Sarjekot is completely in ruins and all we can see of the fort are a few fortifications that remain here and there. The entrance is somewhat intact & inside the fort are fields yielding various crops. There are a few hutments too which serve as the dwelling place for the farmers. The most beautiful thing about the fort is the sea. One can get a magnificent view of the sea which touches the fort walls at one end.


The entrance of Sarjekot fort


A mere 7 km ride from Malvan and we reached the paradise called Tarkarli. Soft sands of silver, verdant suru corridors, clear waters of the vast sea, and a glorious view of the Sindhudurg fort – Tarkarli indubitably deserves to be called the jewel of the Konkan. To top it all MTDC has a comfy beach resort here and now a few boat houses too. That adds to the delight and makes it a perfect getaway.

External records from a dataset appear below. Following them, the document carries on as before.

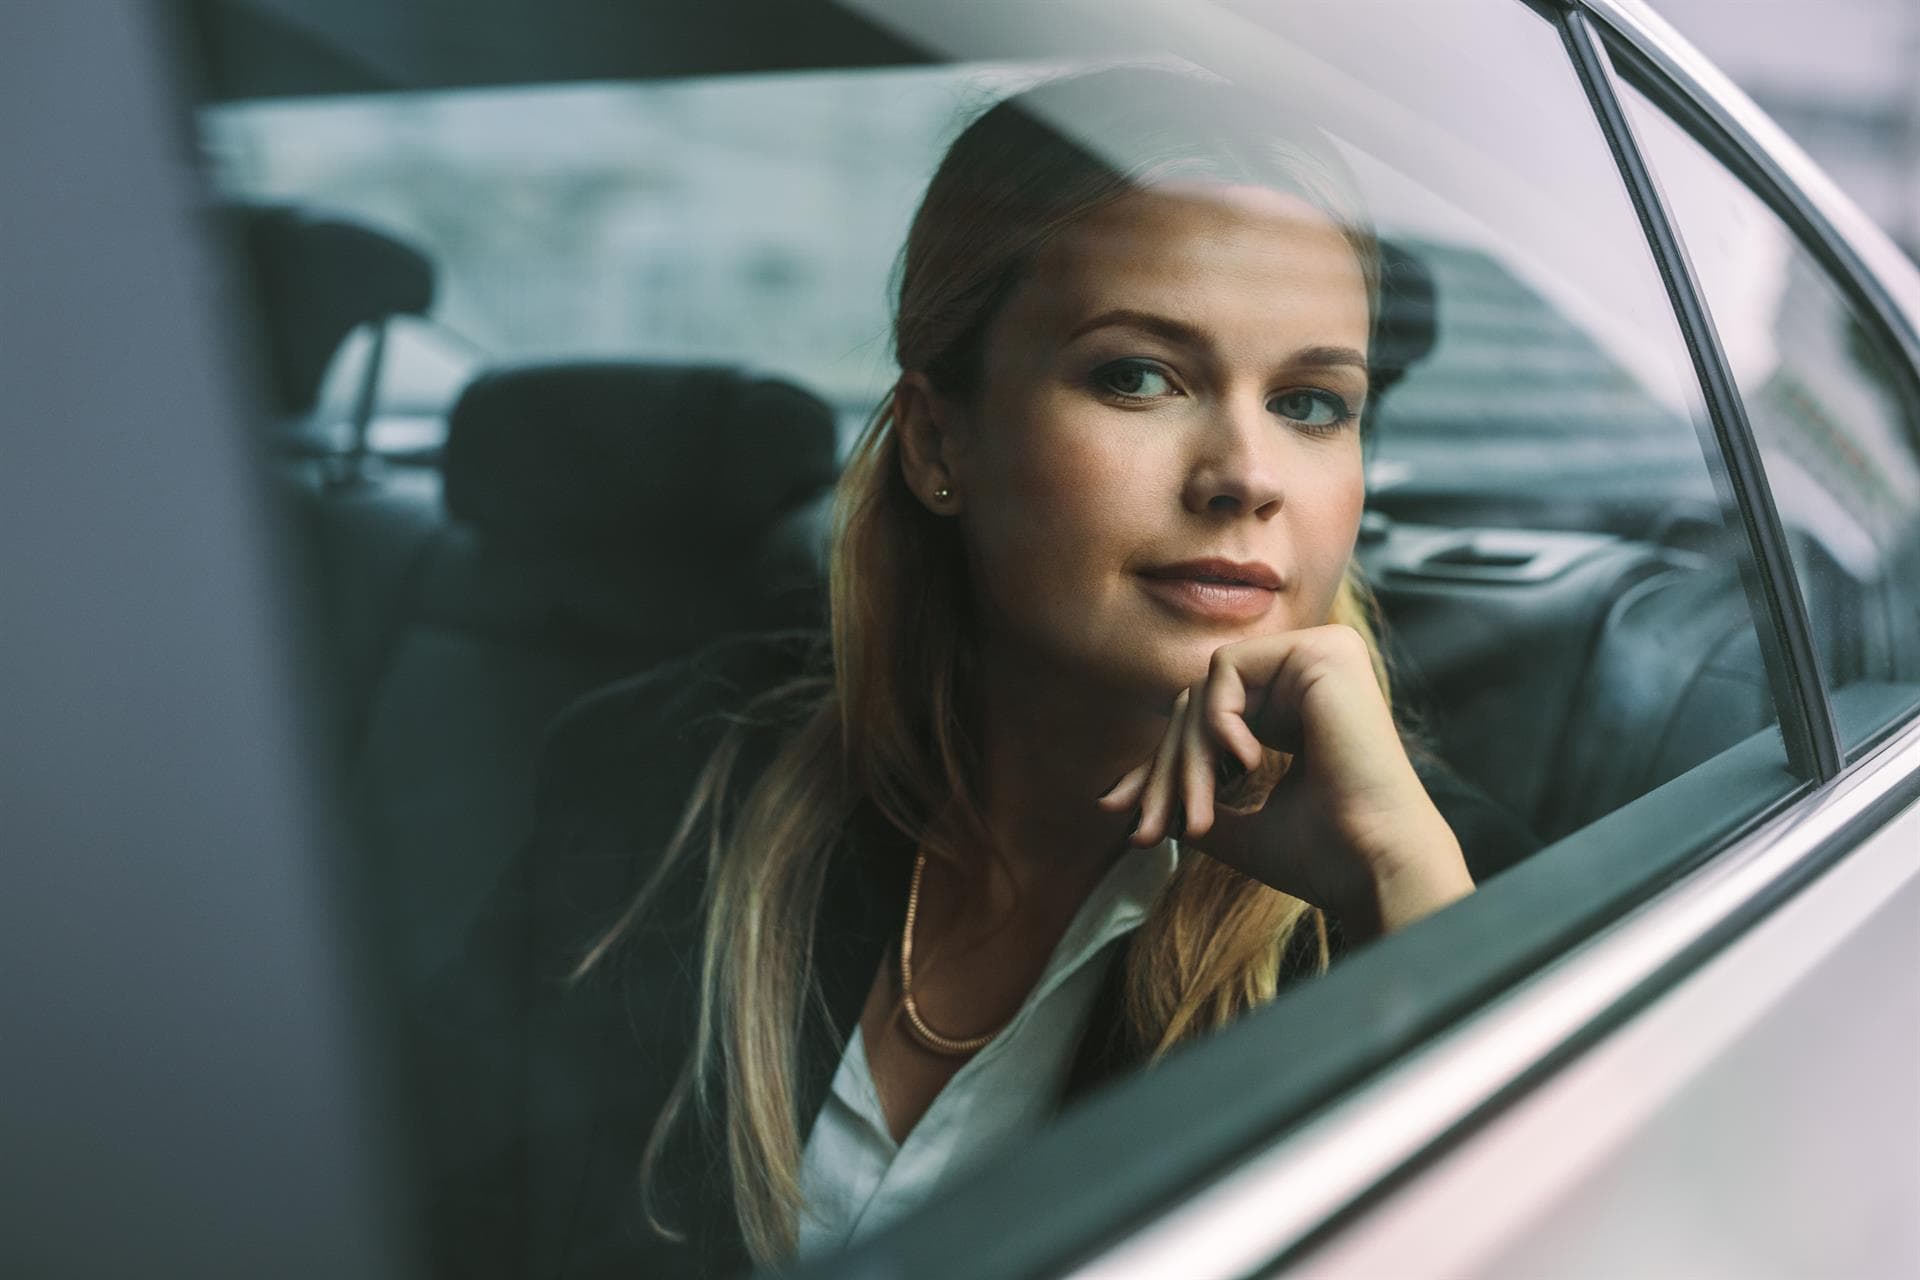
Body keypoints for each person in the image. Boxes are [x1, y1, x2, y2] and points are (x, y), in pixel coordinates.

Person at [413, 66, 1537, 1280]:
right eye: (1137, 375)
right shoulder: (662, 783)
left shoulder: (1455, 890)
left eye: (1314, 402)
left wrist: (1398, 900)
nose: (1245, 475)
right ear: (941, 438)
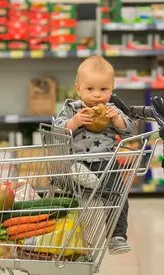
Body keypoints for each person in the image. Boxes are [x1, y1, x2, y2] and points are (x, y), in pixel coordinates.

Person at [54, 55, 135, 255]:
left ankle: (117, 236)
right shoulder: (72, 108)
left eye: (103, 89)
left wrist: (117, 120)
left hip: (106, 162)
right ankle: (67, 235)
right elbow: (56, 130)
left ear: (112, 89)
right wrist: (74, 122)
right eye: (90, 89)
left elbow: (130, 131)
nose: (97, 95)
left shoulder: (112, 110)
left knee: (118, 194)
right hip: (77, 161)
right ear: (78, 88)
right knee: (66, 194)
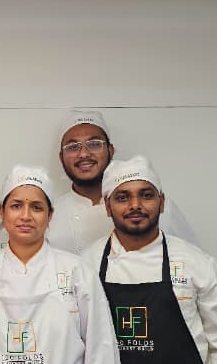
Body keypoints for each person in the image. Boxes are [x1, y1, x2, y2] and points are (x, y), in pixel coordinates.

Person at [0, 165, 119, 364]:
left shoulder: (77, 272)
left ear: (50, 215)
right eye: (16, 205)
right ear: (2, 211)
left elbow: (100, 347)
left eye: (37, 207)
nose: (26, 216)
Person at [84, 156, 217, 364]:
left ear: (161, 202)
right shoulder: (85, 265)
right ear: (108, 206)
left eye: (146, 195)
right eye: (123, 197)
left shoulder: (197, 263)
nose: (135, 205)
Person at [47, 109, 197, 255]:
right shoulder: (47, 216)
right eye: (73, 147)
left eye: (94, 144)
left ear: (110, 151)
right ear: (61, 157)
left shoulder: (161, 209)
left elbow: (193, 264)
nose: (84, 154)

Tarkarli has beautiful backwaters too – undeniably comparable to the ones in Kerala. The clear waters with coconut palms on both banks definitely invite you for a ride. MTDC recently started with boat houses similar to the ones you see in Kerala to wade far into the interiors of these backwaters.

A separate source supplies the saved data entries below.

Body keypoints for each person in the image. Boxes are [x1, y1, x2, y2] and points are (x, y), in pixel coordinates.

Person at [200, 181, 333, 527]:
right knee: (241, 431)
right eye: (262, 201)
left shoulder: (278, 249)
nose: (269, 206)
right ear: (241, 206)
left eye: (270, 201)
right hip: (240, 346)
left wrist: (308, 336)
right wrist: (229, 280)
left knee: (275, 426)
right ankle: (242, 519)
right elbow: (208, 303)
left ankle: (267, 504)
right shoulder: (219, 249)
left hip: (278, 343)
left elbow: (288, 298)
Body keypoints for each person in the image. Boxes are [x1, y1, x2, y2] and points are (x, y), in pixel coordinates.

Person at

A satiating walk at Tarkarli

We were to now reach Bhogwe beach and we were told that we could ferry across the bike from where we could easily reach Bhogwe in no time. Unfortunately, the boat was late and it had loads of passengers. So the boatman denied to ferry the bike across and unfortunately we had to take the longer route.  We enquired about the route and one of the guys suggested a dirt track for a few km before we hit the highway. We were a little skeptical but we followed the same and enjoyed another dirt track ride. With fields on the left, the waters on the right, and sand below it certainly turned out to be a joyride and we were happy not to take the longer route.

Bhogwe BEACH

A 45-minute ride took us to another jewel of the Konkan – the Bhogwe beach. It resembled Tarkarli in all respects except that there was no beach resort and it was quiet and secluded. With nature showering all its blessings on Bhogwe beach, this proves to be the ideal destination for those who seek solitude.

Bhogwe Beach

The quietude at Bhogwe Beach

There was a small shop at Bhogwe Beach and we grabbed a few tidbits from there. We also ask for the Kokam juice which he got over to the beach. It was an overwhelming experience to sip on the luscious Kokam juice in the company of nature.

Kille Nivti

We reached Kille Nivti around 6 pm when the sun was about to go down. We parked our bike, and kept our bags packed at the only store we found there. As we began to climb the fort, we thought it was it was wise to not be over-ambitious and stay back here. So we got back promising the fort that we would return tomorrow morning and headed back to the store to enquire about a place to stay. Mr. Sawant the store owner was a generous man and he offered to lodge us in the verandah. We happily agreed and hurried to the beach not to miss the daily dose of saline bath.

a beautiful evening at the beach

Nivti was a serene beach with soft silver sands. It was enclosed by rock structures wading deep into the sea on both sides making it a private beach for just the two of us. When we came here the sun was about to set and its light had spread a golden stratum over the clear waters of the sea. We were able to capture a few romantic moments between the sun and the sea.

Nivti Beach

The setting sun at Kille Nivti Beach

We then got into the sea and drenched ourselves in the saline waters which dissolved our fatigue. We enjoyed the dip for an hour or so and unwillingly got out of the waters. It was dark. We walked out of the saline water and walked back.

We felt at home at Mr. Sawant’s place. It was a delight for us in all possible ways. They served us a delicious meal for dinner. The Bangda fry we had here was one of the best-fried fish we had ever had. After having the lip-smacking delicacies we spent a while talking to Sawant. Then we were off to sleep with Goa on our minds.